In the footnote the author refers to the poem Mantiq ut-Tair (The Colloquy of the Birds) by the Persian mystic Mohammad ibn-Ibraham Attar. In the poem the king of birds, the Simurgh, drops one of his splendid feathers somewhere in the middle of China; on learning this, the other birds, tired of their age-old anarchy, decide to seek him out. They know that the king's name means 'thirty birds'. Setting out on epic journey, Thirty, purified by suffering, reach the great peak of the Simurgh. At last they behold him; they realize that they are the Simurgh and that the Simurgh is each of them and all of them.

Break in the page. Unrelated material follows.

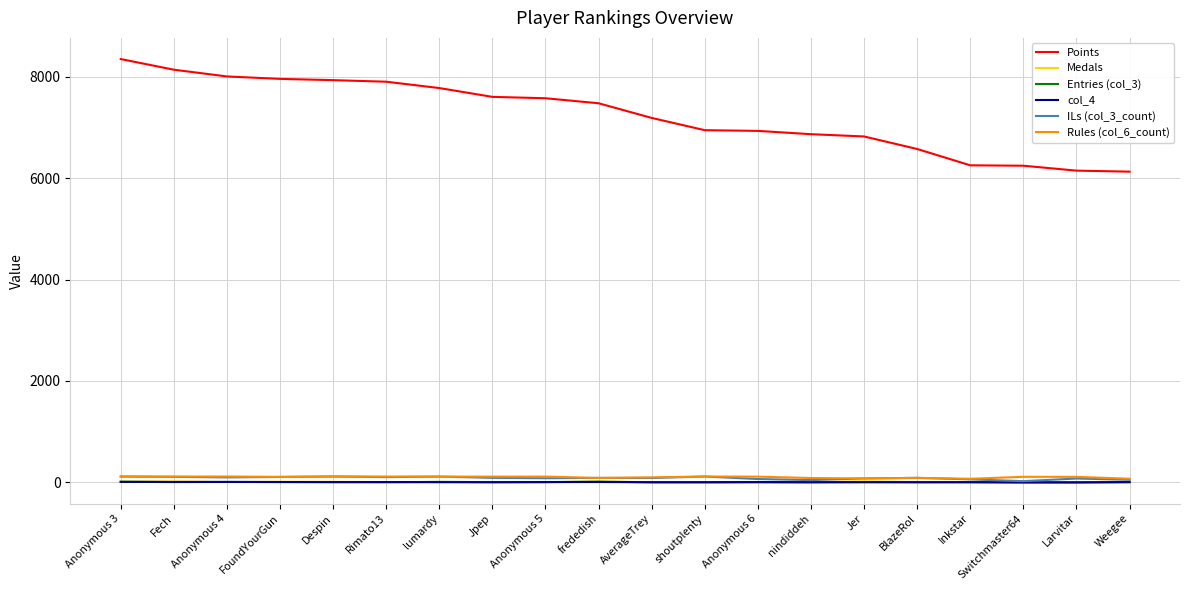

True or false: Points and Rules (col_6_count) intersect in this chart.

False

Reading the footnote, the story becomes clear. The hero was Al Mu'tasim. The seeker was the one that was being sought. The search for truth becomes the search for one's identity. The travails of the life reflected on him incrementally to make him the one. Each experience, each moment, each meeting contributed in making him a complete perfect man, The Al Mu'tasim. In a way Borges uses an actual poem and an imaginary novel to come up with an idea on search for one's identity. The one that we do not see on the mirror everyday. The one who though not visible in the clarity of the mirror, yet shins out so brilliant that its reflects its brilliance all around. Where one loses oneself into enormity to discover oneself. Where the searcher takes the iota of the sought slowly by slowly to ultimately become one that is being sought. As Nietzsche puts it, when you stare at the abyss it stares back at you. As you know about things, you take a piece of it and ultimately become a part of it. Come to think of it, each one of us is the God and god is each One of us.